(Ejercicios por resolver):
1. Repite al pie de la letra el pasaje del texto sobre las disculpas que va desde "Naturalmente, no hace" hasta "en la escuela.".
2. Contesta estas preguntas sobre el texto sobre las disculpas:
(a) ¿En qué mes y año aprobó la Asamblea Legislativa del Estado de California el proyecto de ley?
(b) ¿Quién dice "Los empleados nunca admiten sus errores"?
(c) ¿Cuál es el mayor obstáculo que impide admitir un error?
3. Escribe la parte que sigue al texto sobre las disculpas, a partir de su última oración.

::: Fragmento de origen

¿Por qué disculparse?

¿Por qué resulta tan difícil disculparse?


En Julio de 2000, la Asamblea Legislativa del Estado de California (EE.UU.) aprobó un proyecto de ley concebido para eximir de responsabilidad a las personas involucradas en un accidente que mostrasen compasión por los heridos. ¿A qué obedecía esta norma? Por un lado, se demostró que a menudo la gente duda en ofrecer una disculpa tras un accidente automovilístico en el que se producen daños personales o materiales, por miedo a que dicha acción se pueda interpretar como un reconocimiento de culpabilidad en un tribunal. Y por otro lado, se intenta evitar que de accidentes leves resulten disputas violentas porque se ofendan los que creen que merecen una disculpa inmediata.

Naturalmente, no hace falta pedir perdón por un accidente del que no se es responsable. Y en algunas circunstancias, el proceder sabio dicta ser cuidadoso con lo que se dice. Un antiguo proverbio advierte: “En la abundancia de palabras no deja de haber transgresión, pero el que tiene refrenados sus labios está actuando discretamente” (Proverbios 10:19; 27:12). Aun así, se puede ser cortés y servicial.

Sin embargo, ¿no es cierto que muchos ya no demuestran buenos modales aunque no haya pleitos de por medio? “Mi marido nunca se disculpa”, dice en son de queja la mujer en su casa. “Los empleados nunca admiten sus errores, y raras veces piden perdón”, alega el capataz en el trabajo. “Los niños no están acostumbrados a emplear expresiones como ‘disculpe’”, indica el profesor en la escuela.

“Los niños no están acostumbrados a emplear expresiones como ‘disculpe’”


“Mi marido nunca se disculpa”


“Los empleados nunca admiten sus errores”


Una de las razones por las que cuesta tanto disculparse es el miedo al rechazo. La posibilidad de que se reciba con desprecio su disculpa hace que muchos no exterioricen sus sentimientos. Incluso puede que la persona herida evite por completo al infractor y haga muy difícil la reconciliación.

La falta de interés en los sentimientos ajenos es otra razón por la que algunos vacilan en presentar excusas. “Ya he metido la pata. Disculpándome no arreglo nada”, tal vez razonen. Los hay que dudan en pedir perdón por temor de las posibles consecuencias. “¿Podrán hacerme responsable y obligarme a pagar una indemnización?”, se preguntan. Sin embargo, el mayor obstáculo que impide admitir un error es el orgullo. Lo que realmente piensa una persona demasiado orgullosa como para decir “lo siento” es: “Reconocer mi error me haría quedar mal, y eso debilitaría mi posición”.

Sea cual sea el motivo, a muchos les resulta difícil disculparse. Pero ¿es realmente necesario hacerlo? ¿Qué beneficios conlleva?

::::::
::: Material extraído

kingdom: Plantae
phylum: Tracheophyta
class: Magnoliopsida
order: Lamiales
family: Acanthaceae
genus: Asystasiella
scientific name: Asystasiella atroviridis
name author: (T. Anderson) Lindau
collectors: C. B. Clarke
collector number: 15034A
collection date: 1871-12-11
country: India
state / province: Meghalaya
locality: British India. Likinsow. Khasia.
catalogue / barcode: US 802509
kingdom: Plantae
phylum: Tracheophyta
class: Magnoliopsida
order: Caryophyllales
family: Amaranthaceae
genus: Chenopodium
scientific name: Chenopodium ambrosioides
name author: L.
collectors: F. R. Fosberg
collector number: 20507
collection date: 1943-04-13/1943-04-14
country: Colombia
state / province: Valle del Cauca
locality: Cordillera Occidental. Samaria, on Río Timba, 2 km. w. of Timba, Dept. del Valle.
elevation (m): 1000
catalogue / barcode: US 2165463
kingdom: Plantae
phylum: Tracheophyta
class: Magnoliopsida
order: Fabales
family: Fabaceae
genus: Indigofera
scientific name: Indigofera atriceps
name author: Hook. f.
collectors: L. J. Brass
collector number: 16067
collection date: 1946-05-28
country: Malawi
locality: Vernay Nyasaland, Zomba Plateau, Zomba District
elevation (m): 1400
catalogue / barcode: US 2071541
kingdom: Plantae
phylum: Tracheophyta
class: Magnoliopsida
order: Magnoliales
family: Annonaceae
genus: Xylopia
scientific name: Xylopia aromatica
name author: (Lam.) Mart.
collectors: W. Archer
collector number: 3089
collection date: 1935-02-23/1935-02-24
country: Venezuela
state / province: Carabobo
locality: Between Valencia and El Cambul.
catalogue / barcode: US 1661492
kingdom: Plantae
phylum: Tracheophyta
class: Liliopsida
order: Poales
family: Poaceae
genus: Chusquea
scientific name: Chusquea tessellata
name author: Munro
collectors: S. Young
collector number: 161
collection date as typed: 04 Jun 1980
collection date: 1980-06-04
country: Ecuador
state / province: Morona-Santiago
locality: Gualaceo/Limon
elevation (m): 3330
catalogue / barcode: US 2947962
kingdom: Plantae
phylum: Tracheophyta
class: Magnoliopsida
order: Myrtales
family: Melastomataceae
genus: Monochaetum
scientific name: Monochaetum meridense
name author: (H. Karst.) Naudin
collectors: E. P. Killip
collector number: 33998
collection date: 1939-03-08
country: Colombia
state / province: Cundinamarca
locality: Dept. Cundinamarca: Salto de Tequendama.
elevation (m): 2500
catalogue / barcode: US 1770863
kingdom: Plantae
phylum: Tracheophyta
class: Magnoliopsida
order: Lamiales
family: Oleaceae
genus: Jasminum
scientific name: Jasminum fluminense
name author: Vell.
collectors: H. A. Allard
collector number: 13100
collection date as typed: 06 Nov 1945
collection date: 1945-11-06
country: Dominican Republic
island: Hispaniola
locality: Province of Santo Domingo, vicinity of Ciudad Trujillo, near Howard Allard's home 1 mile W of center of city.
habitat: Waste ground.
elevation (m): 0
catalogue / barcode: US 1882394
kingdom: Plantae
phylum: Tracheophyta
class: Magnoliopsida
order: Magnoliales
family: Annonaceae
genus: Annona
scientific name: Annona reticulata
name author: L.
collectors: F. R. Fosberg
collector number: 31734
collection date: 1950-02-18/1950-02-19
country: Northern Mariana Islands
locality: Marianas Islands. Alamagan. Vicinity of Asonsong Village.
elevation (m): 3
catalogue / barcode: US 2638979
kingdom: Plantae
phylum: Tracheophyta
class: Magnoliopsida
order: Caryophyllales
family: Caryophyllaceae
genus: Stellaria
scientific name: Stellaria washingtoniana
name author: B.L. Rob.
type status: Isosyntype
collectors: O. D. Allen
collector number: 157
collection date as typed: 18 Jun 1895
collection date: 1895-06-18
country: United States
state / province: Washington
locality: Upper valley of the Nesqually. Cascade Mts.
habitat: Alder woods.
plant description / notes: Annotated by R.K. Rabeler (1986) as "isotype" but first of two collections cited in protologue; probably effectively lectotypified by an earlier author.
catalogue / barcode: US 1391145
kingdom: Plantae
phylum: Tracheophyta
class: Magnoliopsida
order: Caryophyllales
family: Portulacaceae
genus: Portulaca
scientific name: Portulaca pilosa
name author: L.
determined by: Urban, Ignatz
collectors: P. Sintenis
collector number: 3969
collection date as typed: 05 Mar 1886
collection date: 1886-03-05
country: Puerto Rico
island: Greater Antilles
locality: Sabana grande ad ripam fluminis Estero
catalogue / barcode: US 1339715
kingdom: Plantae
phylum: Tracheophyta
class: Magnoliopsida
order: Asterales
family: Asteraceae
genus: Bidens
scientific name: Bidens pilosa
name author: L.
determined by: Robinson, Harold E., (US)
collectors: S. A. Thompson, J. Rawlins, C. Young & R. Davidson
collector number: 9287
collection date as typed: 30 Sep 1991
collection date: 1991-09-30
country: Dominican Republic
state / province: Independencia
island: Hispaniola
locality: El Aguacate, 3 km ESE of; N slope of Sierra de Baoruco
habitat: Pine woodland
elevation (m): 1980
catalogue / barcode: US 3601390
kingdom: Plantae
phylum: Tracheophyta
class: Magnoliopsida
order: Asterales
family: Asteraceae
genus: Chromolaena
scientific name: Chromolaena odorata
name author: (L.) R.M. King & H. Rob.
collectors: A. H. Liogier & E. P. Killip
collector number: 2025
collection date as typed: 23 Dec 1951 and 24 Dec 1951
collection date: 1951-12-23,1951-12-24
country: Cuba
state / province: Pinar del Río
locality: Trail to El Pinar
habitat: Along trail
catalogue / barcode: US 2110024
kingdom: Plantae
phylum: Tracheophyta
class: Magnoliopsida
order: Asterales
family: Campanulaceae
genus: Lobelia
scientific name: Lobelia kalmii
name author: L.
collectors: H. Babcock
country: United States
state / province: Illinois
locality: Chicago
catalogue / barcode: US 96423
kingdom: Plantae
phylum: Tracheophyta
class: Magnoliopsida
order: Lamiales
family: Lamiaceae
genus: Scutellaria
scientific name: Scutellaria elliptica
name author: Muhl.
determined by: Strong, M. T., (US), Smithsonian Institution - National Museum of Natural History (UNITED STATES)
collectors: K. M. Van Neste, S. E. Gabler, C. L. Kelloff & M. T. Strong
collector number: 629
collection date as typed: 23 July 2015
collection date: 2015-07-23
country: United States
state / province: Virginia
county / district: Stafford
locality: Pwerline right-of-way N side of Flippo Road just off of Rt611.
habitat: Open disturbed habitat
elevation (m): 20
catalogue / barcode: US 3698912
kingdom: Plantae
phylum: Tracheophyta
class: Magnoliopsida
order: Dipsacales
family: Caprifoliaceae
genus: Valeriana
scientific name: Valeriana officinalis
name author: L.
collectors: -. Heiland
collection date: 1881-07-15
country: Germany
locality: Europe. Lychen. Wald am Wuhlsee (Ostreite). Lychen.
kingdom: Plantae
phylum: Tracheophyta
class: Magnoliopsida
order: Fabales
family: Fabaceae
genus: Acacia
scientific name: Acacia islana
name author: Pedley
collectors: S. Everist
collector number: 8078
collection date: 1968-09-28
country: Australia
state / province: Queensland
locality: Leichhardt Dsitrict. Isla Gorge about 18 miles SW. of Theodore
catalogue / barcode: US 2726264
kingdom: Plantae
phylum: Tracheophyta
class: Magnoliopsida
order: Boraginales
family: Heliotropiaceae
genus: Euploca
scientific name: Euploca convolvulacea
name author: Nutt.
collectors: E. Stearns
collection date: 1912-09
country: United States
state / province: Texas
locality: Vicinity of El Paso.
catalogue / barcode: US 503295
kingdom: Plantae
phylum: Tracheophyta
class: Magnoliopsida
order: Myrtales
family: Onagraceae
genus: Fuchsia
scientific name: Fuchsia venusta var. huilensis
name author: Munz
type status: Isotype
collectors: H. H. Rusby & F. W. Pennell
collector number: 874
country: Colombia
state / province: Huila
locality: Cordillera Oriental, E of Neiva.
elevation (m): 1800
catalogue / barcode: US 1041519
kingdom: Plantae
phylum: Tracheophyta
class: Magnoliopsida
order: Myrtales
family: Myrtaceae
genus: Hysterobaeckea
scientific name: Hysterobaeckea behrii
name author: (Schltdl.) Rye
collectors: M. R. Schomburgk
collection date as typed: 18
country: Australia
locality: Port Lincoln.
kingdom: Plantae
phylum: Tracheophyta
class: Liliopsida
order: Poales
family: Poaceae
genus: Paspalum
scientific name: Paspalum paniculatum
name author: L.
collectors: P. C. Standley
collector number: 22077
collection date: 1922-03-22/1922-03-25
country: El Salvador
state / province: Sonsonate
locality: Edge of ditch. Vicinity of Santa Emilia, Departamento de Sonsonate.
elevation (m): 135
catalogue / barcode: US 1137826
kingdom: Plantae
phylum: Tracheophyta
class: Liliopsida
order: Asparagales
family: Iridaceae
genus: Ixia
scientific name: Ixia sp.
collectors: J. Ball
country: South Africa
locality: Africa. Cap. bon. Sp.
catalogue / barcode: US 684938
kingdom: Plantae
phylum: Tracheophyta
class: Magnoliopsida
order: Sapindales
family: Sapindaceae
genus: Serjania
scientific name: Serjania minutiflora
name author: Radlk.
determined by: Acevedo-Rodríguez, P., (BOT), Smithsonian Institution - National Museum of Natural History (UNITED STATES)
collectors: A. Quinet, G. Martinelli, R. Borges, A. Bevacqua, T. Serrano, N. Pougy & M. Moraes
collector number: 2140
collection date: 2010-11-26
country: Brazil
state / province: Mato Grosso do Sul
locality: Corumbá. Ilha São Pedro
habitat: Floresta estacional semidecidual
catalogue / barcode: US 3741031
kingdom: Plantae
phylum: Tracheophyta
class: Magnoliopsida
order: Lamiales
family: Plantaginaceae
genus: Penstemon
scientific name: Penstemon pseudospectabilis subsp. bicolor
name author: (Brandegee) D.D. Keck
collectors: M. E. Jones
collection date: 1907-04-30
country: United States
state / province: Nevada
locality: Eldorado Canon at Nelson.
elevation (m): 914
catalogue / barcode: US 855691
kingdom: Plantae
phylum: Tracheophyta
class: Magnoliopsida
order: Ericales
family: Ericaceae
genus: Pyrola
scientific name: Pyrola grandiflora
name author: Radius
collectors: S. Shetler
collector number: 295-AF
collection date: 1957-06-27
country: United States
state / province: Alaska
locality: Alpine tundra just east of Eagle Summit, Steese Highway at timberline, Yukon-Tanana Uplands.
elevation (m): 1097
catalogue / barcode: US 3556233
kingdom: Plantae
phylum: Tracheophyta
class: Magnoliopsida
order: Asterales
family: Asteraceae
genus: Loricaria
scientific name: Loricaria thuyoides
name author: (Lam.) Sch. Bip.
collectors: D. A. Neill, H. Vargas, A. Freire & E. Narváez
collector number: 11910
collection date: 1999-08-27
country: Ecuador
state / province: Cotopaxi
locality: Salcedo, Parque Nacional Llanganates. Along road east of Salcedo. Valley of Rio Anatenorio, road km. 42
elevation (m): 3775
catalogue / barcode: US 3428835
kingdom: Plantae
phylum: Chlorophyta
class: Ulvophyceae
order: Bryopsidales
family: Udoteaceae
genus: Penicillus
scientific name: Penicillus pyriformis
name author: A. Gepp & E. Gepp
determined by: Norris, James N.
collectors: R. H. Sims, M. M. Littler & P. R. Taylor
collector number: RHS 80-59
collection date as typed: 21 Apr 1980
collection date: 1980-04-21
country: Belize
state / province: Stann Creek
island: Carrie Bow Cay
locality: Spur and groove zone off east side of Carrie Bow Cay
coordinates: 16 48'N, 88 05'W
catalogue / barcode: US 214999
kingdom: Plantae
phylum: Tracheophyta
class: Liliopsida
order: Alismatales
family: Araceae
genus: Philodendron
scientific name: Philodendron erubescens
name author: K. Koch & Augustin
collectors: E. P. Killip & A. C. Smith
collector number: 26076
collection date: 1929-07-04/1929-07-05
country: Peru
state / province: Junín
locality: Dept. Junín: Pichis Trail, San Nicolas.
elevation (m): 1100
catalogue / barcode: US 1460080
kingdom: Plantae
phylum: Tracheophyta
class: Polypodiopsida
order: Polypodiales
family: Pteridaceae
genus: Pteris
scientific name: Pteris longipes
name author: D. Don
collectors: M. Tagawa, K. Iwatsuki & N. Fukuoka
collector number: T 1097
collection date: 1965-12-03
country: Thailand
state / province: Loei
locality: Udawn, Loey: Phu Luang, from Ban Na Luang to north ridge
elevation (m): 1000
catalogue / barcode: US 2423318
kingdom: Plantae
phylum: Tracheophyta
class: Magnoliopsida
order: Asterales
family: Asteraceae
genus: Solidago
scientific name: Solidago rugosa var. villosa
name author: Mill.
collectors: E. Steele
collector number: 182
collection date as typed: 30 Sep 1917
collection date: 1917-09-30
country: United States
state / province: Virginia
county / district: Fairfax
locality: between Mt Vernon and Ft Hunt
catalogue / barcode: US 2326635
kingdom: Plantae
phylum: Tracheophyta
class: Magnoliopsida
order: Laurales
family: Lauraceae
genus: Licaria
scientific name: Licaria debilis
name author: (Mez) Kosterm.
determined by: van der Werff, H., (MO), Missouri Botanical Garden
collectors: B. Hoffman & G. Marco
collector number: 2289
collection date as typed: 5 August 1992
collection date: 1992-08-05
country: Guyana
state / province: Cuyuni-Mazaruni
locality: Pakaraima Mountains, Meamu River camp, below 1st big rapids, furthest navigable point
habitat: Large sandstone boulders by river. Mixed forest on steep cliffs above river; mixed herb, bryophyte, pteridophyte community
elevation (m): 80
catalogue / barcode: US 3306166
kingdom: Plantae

::::::

(Resultados):
1.
Naturalmente, no hace falta pedir perdón por un accidente del que no se es responsable. Y en algunas circunstancias, el proceder sabio dicta ser cuidadoso con lo que se dice. Un antiguo proverbio advierte: “En la abundancia de palabras no deja de haber transgresión, pero el que tiene refrenados sus labios está actuando discretamente” (Proverbios 10:19; 27:12). Aun así, se puede ser cortés y servicial.

Sin embargo, ¿no es cierto que muchos ya no demuestran buenos modales aunque no haya pleitos de por medio? “Mi marido nunca se disculpa”, dice en son de queja la mujer en su casa. “Los empleados nunca admiten sus errores, y raras veces piden perdón”, alega el capataz en el trabajo. “Los niños no están acostumbrados a emplear expresiones como ‘disculpe’”, indica el profesor en la escuela.

2.
(a) En julio de 2000.
(b) El capataz en el trabajo.
(c) El orgullo.

3.
Disculparse, un medio eficaz para hacer las paces


“LAS disculpas tienen mucho poder. Resuelven conflictos sin recurrir a la violencia, arreglan disputas entre las naciones, permiten a los gobiernos reconocer el sufrimiento de sus ciudadanos y restauran el equilibrio en las relaciones interpersonales”, escribió Deborah Tannen, autora de varios éxitos de ventas y sociolingüista de la Universidad de Georgetown, situada en Washington, D.C.
La Biblia corrobora que una disculpa sincera es con frecuencia un medio eficaz de arreglar una relación deteriorada. En la parábola de Jesús del hijo pródigo, por ejemplo, cuando el hijo regresa y pide perdón de corazón, el padre está más que dispuesto a volver a recibirlo en la casa (Lucas 15:17-24). En efecto, hay que ser lo suficientemente humilde como para tragarse el orgullo, disculparse y buscar el perdón. Está claro que a quienes son humildes de verdad no les resulta difícil presentar excusas.

El poder de una disculpa

Abigail, una sabia mujer del antiguo Israel, ejemplificó el poder que tiene una disculpa, si bien en su caso, el error lo había cometido su esposo. Mientras moraba en el desierto, David, que después sería rey de Israel, protegió con la ayuda de sus hombres los rebaños que pertenecían a Nabal, el marido de Abigail. Sin embargo, cuando unos jóvenes de David le pidieron algo de pan y agua, Nabal los despidió con gran desprecio. David, ofendido, reunió a unos cuatrocientos hombres para atacar a Nabal y su casa. Cuando supo lo que pasaba, Abigail salió al encuentro de David. Tan pronto como lo vio, cayó sobre su rostro a sus pies y le dijo: “Sobre mí misma, oh señor mío, esté el error; y, por favor, deja que tu esclava hable a tus oídos, y escucha las palabras de tu esclava”. Acto seguido, Abigail pasó a exponerle la situación a David y le regaló comida y bebida. Entonces, él le respondió: “Sube en paz a tu casa. Ve que he escuchado tu voz para tener consideración a tu persona” (1 Samuel 25:2-35).
Gracias a la actitud humilde y a las disculpas que ofreció por el comportamiento desagradecido de su esposo, Abigail salvó a toda su casa. David incluso le agradeció que lo hubiera librado de incurrir en culpa de sangre. Aunque no había sido ella quien había tratado mal a David y a sus hombres, reconoció la culpa de su familia e hizo las paces con él.
Otro ejemplo de alguien que sabía pedir perdón es el apóstol Pablo. En cierta ocasión tuvo que defenderse ante el tribunal supremo judío, el Sanedrín. El sumo sacerdote Ananías, enfurecido por las francas palabras de Pablo, ordenó a los que estaban de pie cerca del apóstol que lo golpearan en la boca. Ante eso, Pablo le replicó: “Dios te va a herir a ti, pared blanqueada. ¿A un mismo tiempo te sientas tú a juzgarme según la Ley y, violando la Ley, me mandas herir?”. Cuando algunos de los presentes lo acusaron de injuriar al sumo sacerdote, el apóstol reconoció su error de inmediato. Dijo: “Hermanos, no sabía que era sumo sacerdote. Porque está escrito: ‘No debes hablar perjudicialmente de un gobernante de tu pueblo’” (Hechos 23:1-5).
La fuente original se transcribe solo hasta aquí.